He felt he had to watch his back every second. He knew, he told me, that Gregory was out to “get” him — as did his then-wife Karin, who complained bitterly to me of what she saw as the conniving of Gregory’s wife, Nikki. Nikki, Karin claimed, deliberately left her out of an antiquing trip with Kathy Fuld at the Fuld’s home in Sun Valley (Nikki Gregory never commented on this but both Jacks corroborated the story — as did others).

So today’s news that Jack allegedly handed in a fake prescription for 12 Oxycontin pills and nine Ritalin pills at a CVS in Fairfield has not shocked me or the ex-Lehmanites. Some seem to be much more interested in this news than the the other story about Lehman: that the world’s largest bankruptcy is drawing to a conclusion.

But personally I feel sorry for Jack. I left him a sympathetic message along with his ex-wife Karin who provided some of the more blood-curdling material in my book about the tough Orwellian Lehman culture. It was Karin Jack who explained that Lehman wives were expected to give birth on their own, move house on their own — and in one especially grim scenario leave a very sick child’s bedside in order to get on a helicopter to visit a new mcMansion purchased by… Joe Gregory.
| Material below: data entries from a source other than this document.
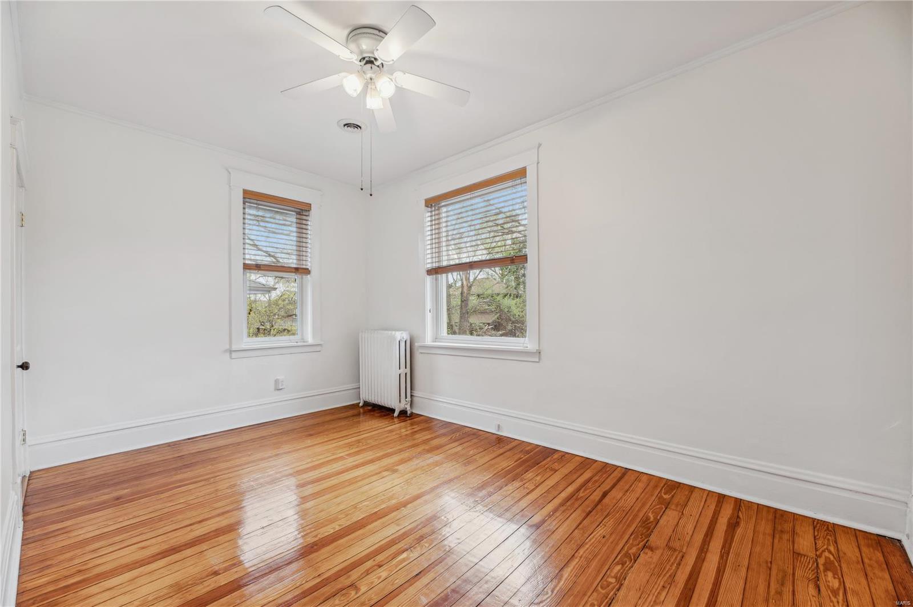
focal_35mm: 14
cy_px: 304
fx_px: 355
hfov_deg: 104.3
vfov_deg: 81.1
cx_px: 456
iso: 200
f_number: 8
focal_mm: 14
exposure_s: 1/6
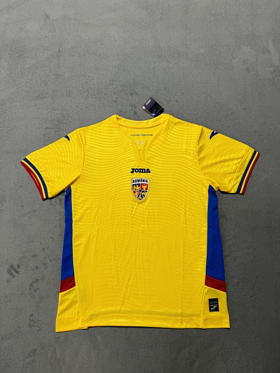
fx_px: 259
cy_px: 186
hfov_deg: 56.8
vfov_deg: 71.6
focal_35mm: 24
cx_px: 140
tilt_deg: -76.5
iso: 100
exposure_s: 1/50
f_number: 1.78
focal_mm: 6.76
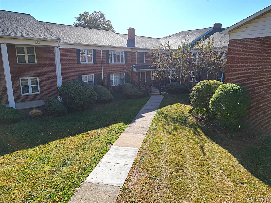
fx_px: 188
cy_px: 102
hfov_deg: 71.6
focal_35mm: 24
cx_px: 136
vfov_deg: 56.8
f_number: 1.7
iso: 110
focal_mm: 6.7
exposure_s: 1/2000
The senior executives’ lives were subordinated — not for the business — but to pay lipservice to a vain greedy man. In my book — and in Vanity Fair — we ran a picture of Nikki Gregory’s vast shoe closet — the size of a room — and guests to the house in Huntingdon, Long Island were actually given tours. The screen version of Too Big To Fail opens with Gregory getting out of his beloved helicopter in which he commuted to work.
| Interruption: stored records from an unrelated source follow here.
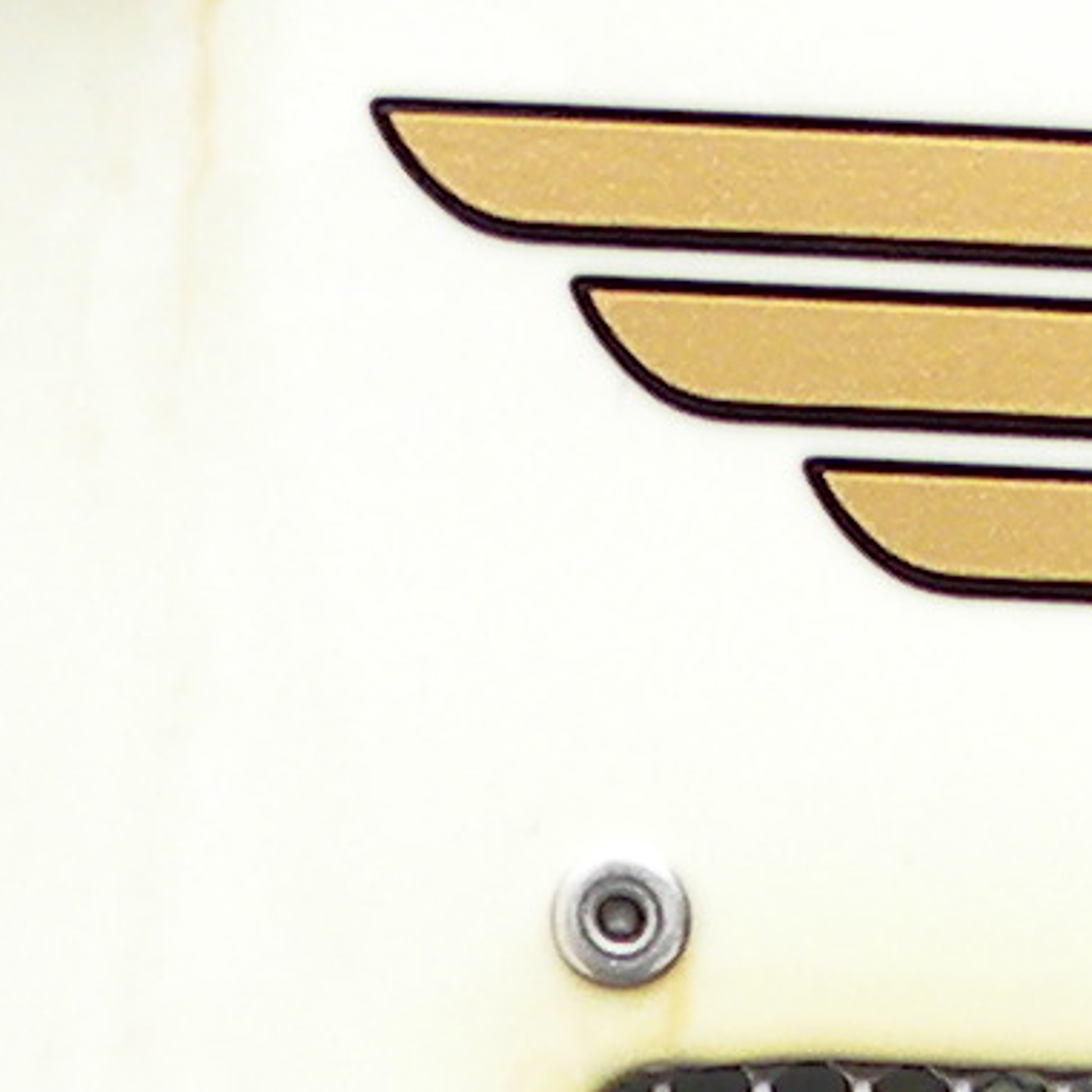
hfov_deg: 7.3
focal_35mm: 241
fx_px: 8601
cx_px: 484
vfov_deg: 6.9
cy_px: 2551
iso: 64
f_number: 2.8
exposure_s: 1/203
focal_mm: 4.6
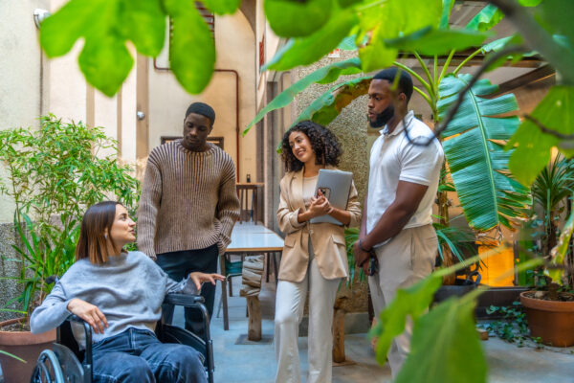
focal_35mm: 31
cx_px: 287
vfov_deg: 42.3
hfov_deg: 60.3
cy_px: 192
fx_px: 494
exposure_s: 1/160
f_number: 2.8
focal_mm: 31
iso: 2500
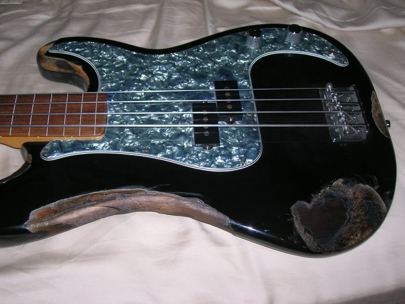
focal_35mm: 46
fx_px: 538
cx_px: 202
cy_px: 152
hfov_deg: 41.2
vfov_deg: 31.5
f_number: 3.2
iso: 50
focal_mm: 7.7
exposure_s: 1/60.1
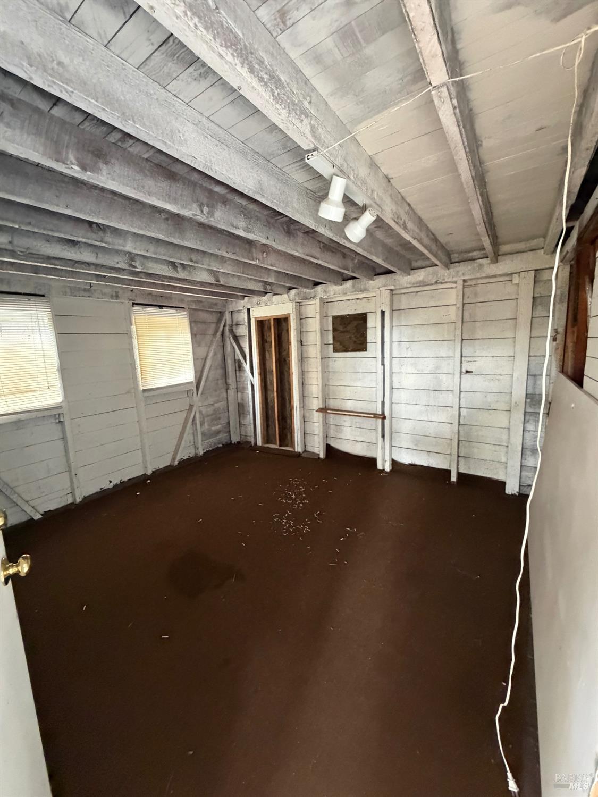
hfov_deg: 85.7
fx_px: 322
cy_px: 398
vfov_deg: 102.0
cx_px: 299
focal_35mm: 14
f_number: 2.2
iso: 1000
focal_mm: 2.22
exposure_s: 1/60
So there are two lessons here.

Had Brad Jack worked for a culture that supported rather than culled illness, maybe we would not be reading today’s headlines.

They are a brutal reminder of what a truly horrible place Lehman became, ruining the reputation of what had once been a place of dreams.
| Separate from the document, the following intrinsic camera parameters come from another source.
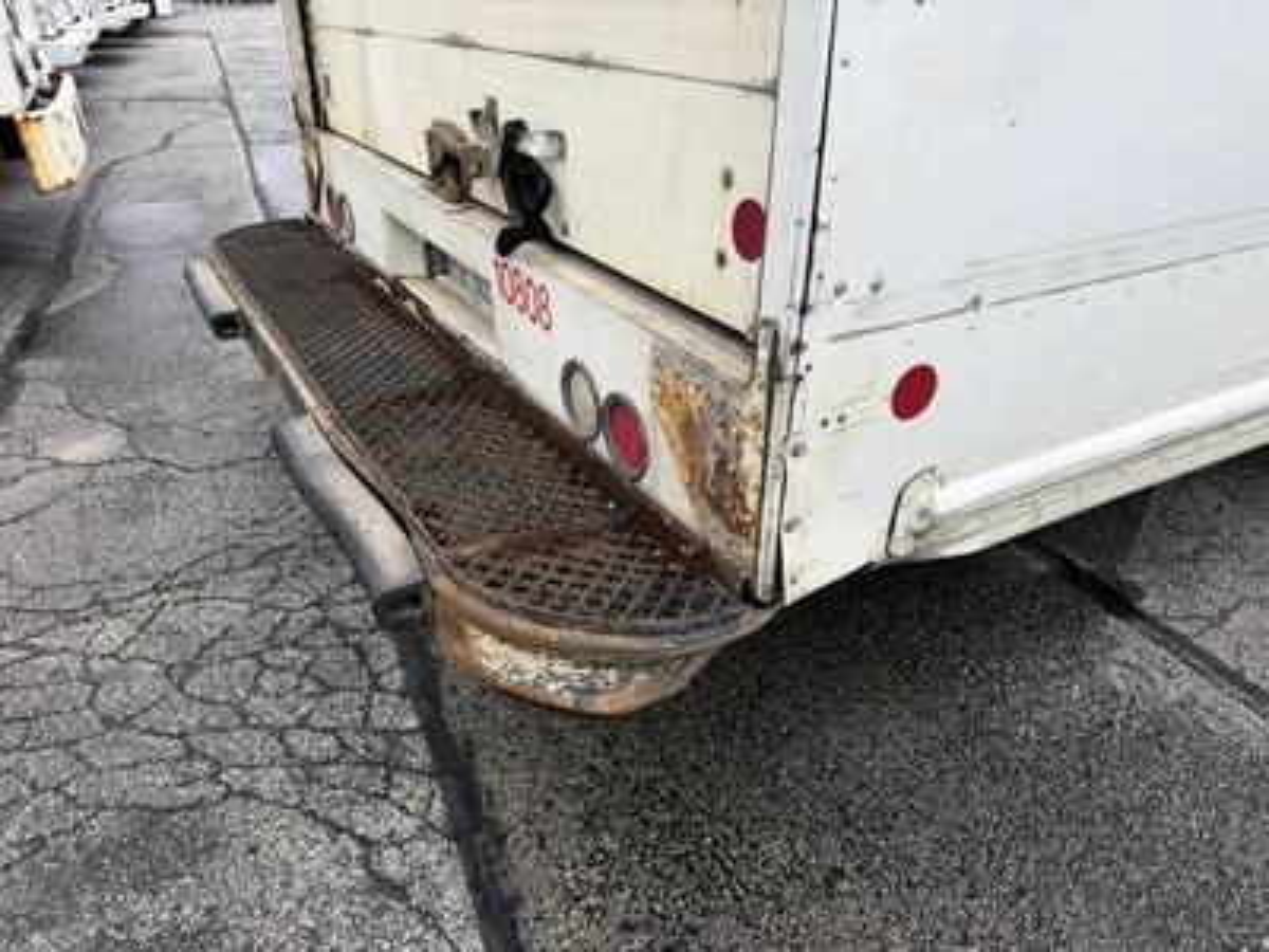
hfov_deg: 71.6
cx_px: 634
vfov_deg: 56.8
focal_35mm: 24
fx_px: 880
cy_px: 476
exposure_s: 1/689
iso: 80
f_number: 1.78
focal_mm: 6.76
But more importantly they illustrate the importance of a firm’s culture. If Lehman’s culture had cultivated dissenting opinions, been more tolerant of illness in capable people, and less about men terrified of losing their corner suites — then they would not have fallen — and more broadly, of course, they would not have caused a worldwide catastrophe which doesn’t seem to be getting much better three years on. All Wall Street firms would be wise to think about this.